Blog on the Run: Reloaded

Sunday, October 1, 2017 11:49 am

Journalists, here’s a story idea at no charge

Last night, five people were killed here in Greensboro when a stolen car being pursued at high speed by a sheriff’s deputy ran a red light and crashed into another car crossing the intersection of Battleground Avenue and New Garden Road.

Around midnight, a Guilford County sheriff’s deputy spotted a suspicious vehicle that turned out to be stolen from Greensboro, according to a news release from the Guilford County Sheriff’s Office.

The deputy turned on his blue lights and the suspect vehicle sped south on Battleground Avenue. The deputy was about ¼-mile behind when the vehicle ran a red light at the intersection of New Garden Road and Battleground.

The stole car struck a car crossing Battleground that had the right of way.

Five people in the two vehicles were killed  two females in the vehicle crossing Battleground and two males and one female in the suspect’s vehicle.

As far as I know, the deputy was following departmental procedure, although I’ve been out of the game now for most of a decade and don’t know what policy changes might have taken place since I left the News & Record.

At the same time, anyone with a lick of compassion has to ask: Granted, this case is kind of a black swan as law enforcement goes, but was this chase really worth five human lives, at least two of whom, and possibly up to four of whom, were wholly innocent?

This brings up an idea I had in my reporting days that I never got to execute: What if news outlets did comprehensive cost-benefit- analyses of high-speed chases by law enforcement in their area and used those findings to advocate for changes, if any be needed, to local law-enforcement policy on high-speed changes?

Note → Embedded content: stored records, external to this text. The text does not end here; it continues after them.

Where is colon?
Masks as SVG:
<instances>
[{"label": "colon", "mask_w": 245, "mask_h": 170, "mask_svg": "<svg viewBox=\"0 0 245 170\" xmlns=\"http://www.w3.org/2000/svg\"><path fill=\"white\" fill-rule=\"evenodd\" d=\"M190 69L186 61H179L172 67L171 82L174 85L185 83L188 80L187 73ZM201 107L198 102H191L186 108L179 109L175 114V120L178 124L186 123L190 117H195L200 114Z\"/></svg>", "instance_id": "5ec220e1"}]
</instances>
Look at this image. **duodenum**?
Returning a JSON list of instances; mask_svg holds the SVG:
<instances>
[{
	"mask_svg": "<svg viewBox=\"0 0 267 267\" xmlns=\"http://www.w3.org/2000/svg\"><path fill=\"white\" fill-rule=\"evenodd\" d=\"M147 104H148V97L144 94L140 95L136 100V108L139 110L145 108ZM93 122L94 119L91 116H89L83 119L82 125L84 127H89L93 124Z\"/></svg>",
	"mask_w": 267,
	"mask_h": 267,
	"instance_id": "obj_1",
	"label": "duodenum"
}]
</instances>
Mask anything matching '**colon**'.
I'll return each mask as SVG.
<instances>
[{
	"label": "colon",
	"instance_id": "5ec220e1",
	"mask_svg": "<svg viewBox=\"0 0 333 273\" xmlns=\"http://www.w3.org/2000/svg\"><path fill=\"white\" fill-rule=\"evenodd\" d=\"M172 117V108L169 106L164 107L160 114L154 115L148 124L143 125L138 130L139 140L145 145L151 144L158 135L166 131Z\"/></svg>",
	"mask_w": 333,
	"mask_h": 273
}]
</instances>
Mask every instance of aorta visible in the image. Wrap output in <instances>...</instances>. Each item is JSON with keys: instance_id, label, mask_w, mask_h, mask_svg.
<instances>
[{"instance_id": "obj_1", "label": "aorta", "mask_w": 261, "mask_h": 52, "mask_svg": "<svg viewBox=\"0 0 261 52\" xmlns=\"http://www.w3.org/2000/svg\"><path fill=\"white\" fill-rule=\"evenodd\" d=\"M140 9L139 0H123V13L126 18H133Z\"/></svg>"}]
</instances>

As I see it, such an analysis would look something like this: Journalists partner with experts in cost-benefit analysis to total up the cost of such chases, assigning a dollar value to everything from damaged vehicles, fences, mailboxes, etc., to human lives. And also assign a dollar value to the benefits of such chases: the dollar value to society of getting a murderer — or, in this case, a suspected car thief — off the street. And then calculate how those costs and benefits add up.

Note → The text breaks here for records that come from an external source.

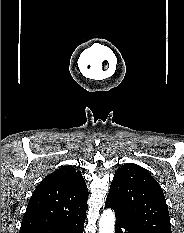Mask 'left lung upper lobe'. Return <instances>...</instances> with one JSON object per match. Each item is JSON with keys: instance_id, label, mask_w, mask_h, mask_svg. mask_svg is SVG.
I'll return each mask as SVG.
<instances>
[{"instance_id": "5c2ea615", "label": "left lung upper lobe", "mask_w": 184, "mask_h": 233, "mask_svg": "<svg viewBox=\"0 0 184 233\" xmlns=\"http://www.w3.org/2000/svg\"><path fill=\"white\" fill-rule=\"evenodd\" d=\"M105 203L123 214L142 233H172L162 188L137 164L126 163L117 169Z\"/></svg>"}]
</instances>
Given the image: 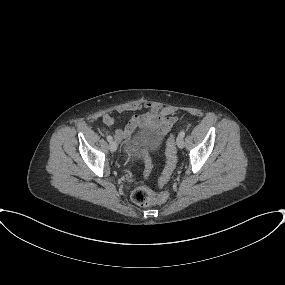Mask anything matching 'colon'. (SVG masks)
<instances>
[{"mask_svg": "<svg viewBox=\"0 0 285 285\" xmlns=\"http://www.w3.org/2000/svg\"><path fill=\"white\" fill-rule=\"evenodd\" d=\"M167 165L160 178V184H165L171 177L176 165V152L174 148V137H170L167 142L166 149ZM152 168V162L149 158L146 159V172L149 173ZM134 203L145 206L150 204H163L167 195L165 193H155L146 185L137 187L131 195Z\"/></svg>", "mask_w": 285, "mask_h": 285, "instance_id": "obj_1", "label": "colon"}]
</instances>
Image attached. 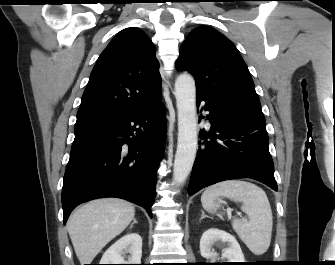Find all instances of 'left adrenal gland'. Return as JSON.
<instances>
[{
  "instance_id": "1",
  "label": "left adrenal gland",
  "mask_w": 335,
  "mask_h": 265,
  "mask_svg": "<svg viewBox=\"0 0 335 265\" xmlns=\"http://www.w3.org/2000/svg\"><path fill=\"white\" fill-rule=\"evenodd\" d=\"M201 212H202L201 219L208 217L203 210H201Z\"/></svg>"
}]
</instances>
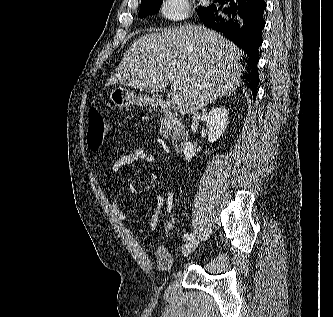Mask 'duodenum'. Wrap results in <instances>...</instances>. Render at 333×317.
<instances>
[{"instance_id": "1", "label": "duodenum", "mask_w": 333, "mask_h": 317, "mask_svg": "<svg viewBox=\"0 0 333 317\" xmlns=\"http://www.w3.org/2000/svg\"><path fill=\"white\" fill-rule=\"evenodd\" d=\"M152 102L153 105L158 107L166 117L170 115L171 105L168 101L161 97H154ZM187 139L188 134L184 128L176 126L173 129L171 134V144L175 151H182L186 145Z\"/></svg>"}]
</instances>
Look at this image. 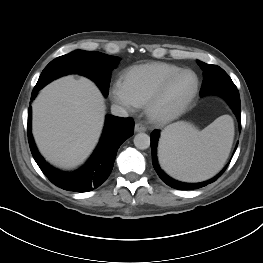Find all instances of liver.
I'll list each match as a JSON object with an SVG mask.
<instances>
[{
  "mask_svg": "<svg viewBox=\"0 0 263 263\" xmlns=\"http://www.w3.org/2000/svg\"><path fill=\"white\" fill-rule=\"evenodd\" d=\"M105 116L104 98L88 78L65 76L48 84L32 104V132L51 164L70 169L96 146Z\"/></svg>",
  "mask_w": 263,
  "mask_h": 263,
  "instance_id": "liver-1",
  "label": "liver"
}]
</instances>
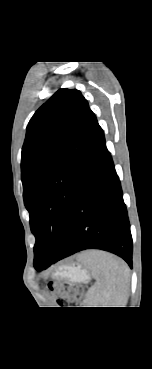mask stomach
<instances>
[{"label": "stomach", "instance_id": "stomach-1", "mask_svg": "<svg viewBox=\"0 0 152 369\" xmlns=\"http://www.w3.org/2000/svg\"><path fill=\"white\" fill-rule=\"evenodd\" d=\"M63 274L64 276L69 278L72 282H86L89 280V275L87 271L83 269L81 266L68 267L66 268V271Z\"/></svg>", "mask_w": 152, "mask_h": 369}]
</instances>
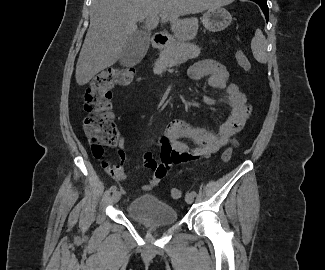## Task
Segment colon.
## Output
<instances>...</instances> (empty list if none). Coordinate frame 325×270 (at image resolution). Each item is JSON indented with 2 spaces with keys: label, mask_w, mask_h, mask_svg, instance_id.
<instances>
[{
  "label": "colon",
  "mask_w": 325,
  "mask_h": 270,
  "mask_svg": "<svg viewBox=\"0 0 325 270\" xmlns=\"http://www.w3.org/2000/svg\"><path fill=\"white\" fill-rule=\"evenodd\" d=\"M239 66L246 72L251 70V63L247 56L237 51L235 54ZM134 77L133 69L109 68L96 75L89 83L84 96V109L88 116L84 120V130L89 140L92 154L101 159L104 146L111 145L117 138V129L111 112V89L116 85L127 86ZM236 142L233 143V146ZM233 146L222 154V160L227 162L233 154ZM107 166L106 163H104ZM170 196L179 199L181 190L172 188Z\"/></svg>",
  "instance_id": "colon-1"
}]
</instances>
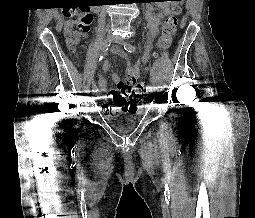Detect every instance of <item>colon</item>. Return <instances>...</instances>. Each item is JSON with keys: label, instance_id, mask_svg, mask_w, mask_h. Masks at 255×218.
Returning <instances> with one entry per match:
<instances>
[{"label": "colon", "instance_id": "1", "mask_svg": "<svg viewBox=\"0 0 255 218\" xmlns=\"http://www.w3.org/2000/svg\"><path fill=\"white\" fill-rule=\"evenodd\" d=\"M173 4V12L165 20L162 32L159 39V45L161 48L168 47L173 39V36L177 29V17L180 15L183 0H167ZM65 21V36L67 42L71 48H74L77 43L89 32L92 16L82 7H70L63 12ZM124 90L129 93L130 98L140 96L143 93V84L137 82L131 86H125Z\"/></svg>", "mask_w": 255, "mask_h": 218}]
</instances>
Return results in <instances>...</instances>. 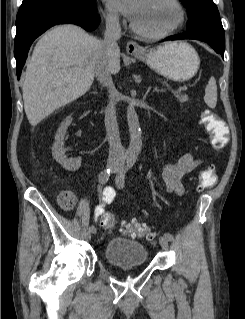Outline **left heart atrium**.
<instances>
[{
  "mask_svg": "<svg viewBox=\"0 0 245 319\" xmlns=\"http://www.w3.org/2000/svg\"><path fill=\"white\" fill-rule=\"evenodd\" d=\"M111 6L120 10L130 20L137 16L143 0H106Z\"/></svg>",
  "mask_w": 245,
  "mask_h": 319,
  "instance_id": "left-heart-atrium-1",
  "label": "left heart atrium"
}]
</instances>
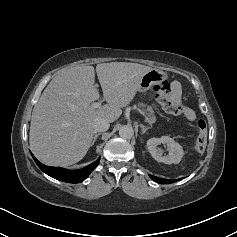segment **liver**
<instances>
[{"instance_id": "liver-1", "label": "liver", "mask_w": 237, "mask_h": 237, "mask_svg": "<svg viewBox=\"0 0 237 237\" xmlns=\"http://www.w3.org/2000/svg\"><path fill=\"white\" fill-rule=\"evenodd\" d=\"M152 68L137 63L111 62L96 66L107 104L93 108L100 95L93 66L61 70L43 91L32 112L29 143L34 155L50 166L79 162L89 150L93 121H116L135 97L142 76Z\"/></svg>"}]
</instances>
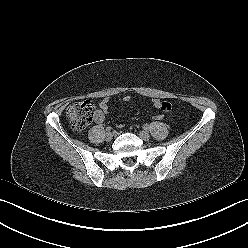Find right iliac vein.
<instances>
[{
    "label": "right iliac vein",
    "instance_id": "63e3f726",
    "mask_svg": "<svg viewBox=\"0 0 248 248\" xmlns=\"http://www.w3.org/2000/svg\"><path fill=\"white\" fill-rule=\"evenodd\" d=\"M113 136H114L113 132H107L106 133V140L107 141L112 140Z\"/></svg>",
    "mask_w": 248,
    "mask_h": 248
}]
</instances>
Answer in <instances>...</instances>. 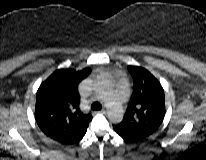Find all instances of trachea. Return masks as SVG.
Wrapping results in <instances>:
<instances>
[{
    "label": "trachea",
    "mask_w": 206,
    "mask_h": 160,
    "mask_svg": "<svg viewBox=\"0 0 206 160\" xmlns=\"http://www.w3.org/2000/svg\"><path fill=\"white\" fill-rule=\"evenodd\" d=\"M91 108L93 110H100L102 107H101V104L99 102H94L91 106Z\"/></svg>",
    "instance_id": "3493384b"
}]
</instances>
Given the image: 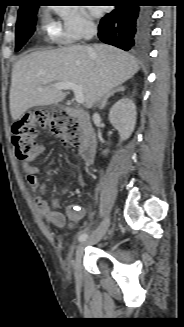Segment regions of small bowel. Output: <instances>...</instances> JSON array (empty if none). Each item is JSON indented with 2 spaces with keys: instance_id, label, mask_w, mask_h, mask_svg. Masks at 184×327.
Here are the masks:
<instances>
[{
  "instance_id": "c3829d8e",
  "label": "small bowel",
  "mask_w": 184,
  "mask_h": 327,
  "mask_svg": "<svg viewBox=\"0 0 184 327\" xmlns=\"http://www.w3.org/2000/svg\"><path fill=\"white\" fill-rule=\"evenodd\" d=\"M44 150L45 146L43 144H38L35 152L23 162L27 183L32 189L41 194L45 192V186L37 176V168L34 165V160L42 154ZM78 181L82 183L83 177L79 176ZM35 205L39 213L44 216L50 224L57 228L64 227L67 221L71 228H76L84 216V210L81 206L70 205L66 209V214H64L57 209L56 201L48 202L42 195L36 197Z\"/></svg>"
}]
</instances>
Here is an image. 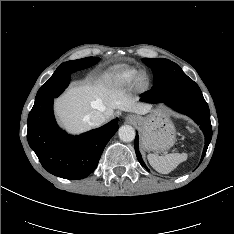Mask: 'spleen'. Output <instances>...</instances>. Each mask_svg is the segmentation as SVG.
<instances>
[{
    "instance_id": "1",
    "label": "spleen",
    "mask_w": 234,
    "mask_h": 234,
    "mask_svg": "<svg viewBox=\"0 0 234 234\" xmlns=\"http://www.w3.org/2000/svg\"><path fill=\"white\" fill-rule=\"evenodd\" d=\"M186 153H171L166 156L148 154L147 158L150 165L159 173L168 174L173 171L180 163L187 159Z\"/></svg>"
}]
</instances>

Is catching an auto-theft suspect worth one life, let alone five? If so, current policy stands. If not, then ideally, policy would be amended accordingly.

News outlets are uniquely situated to carry out this research, but I invite any journalist, pro or citizen, to take this idea and run with it. If we’re paying too high a price to apprehend fleeing suspects, we need to know that. And if we’re not, we need to know and accept that, too.


Saturday, October 10, 2009 2:59 pm

Freedom isn’t free. So how much of it do you want, and will that be cash, check or credit card?

Lots of people like to say that. dday, bless him/her, decides to examine the real-world ramifications:

“Warmongers have had the great luxury in this country of never having to justify their costs. Not just the human costs, but the real financial costs to constant military buildup. The usual retort is that you can’t put a price on human lives. If that was the case, there would be no requirement for budget neutrality in health care reform, something that could save as many as 45,000 lives annually – the people who die from a lack of health insurance.”

The fact of the matter is that we’ve put a price on human lives, and even freedom, for a long time in a variety of contexts. Car companies weighed the costs of improving safety features in cars against the cost of payments to survivors of those who died because of their lack. Hell, even in World War II, the government weighed the economics, not just the military benefits, of making the P-51 its first-line fighter in the European theatre, a subplot touched upon, among other places, in Len Deighton’s best-selling novel “Goodbye, Mickey Mouse.”

National defense is essential. But not every step we take today to defend the nation is essential (and, on the flip, we’re probably omitting some steps that ARE essential — and wouldn’t it be ironic if we were doing so in part because of cost)? Each step, each option can and must be subjected to a rigorous cost-benefit analysis, in isolation and in context. The phrase “wars of choice” isn’t an oxymoron.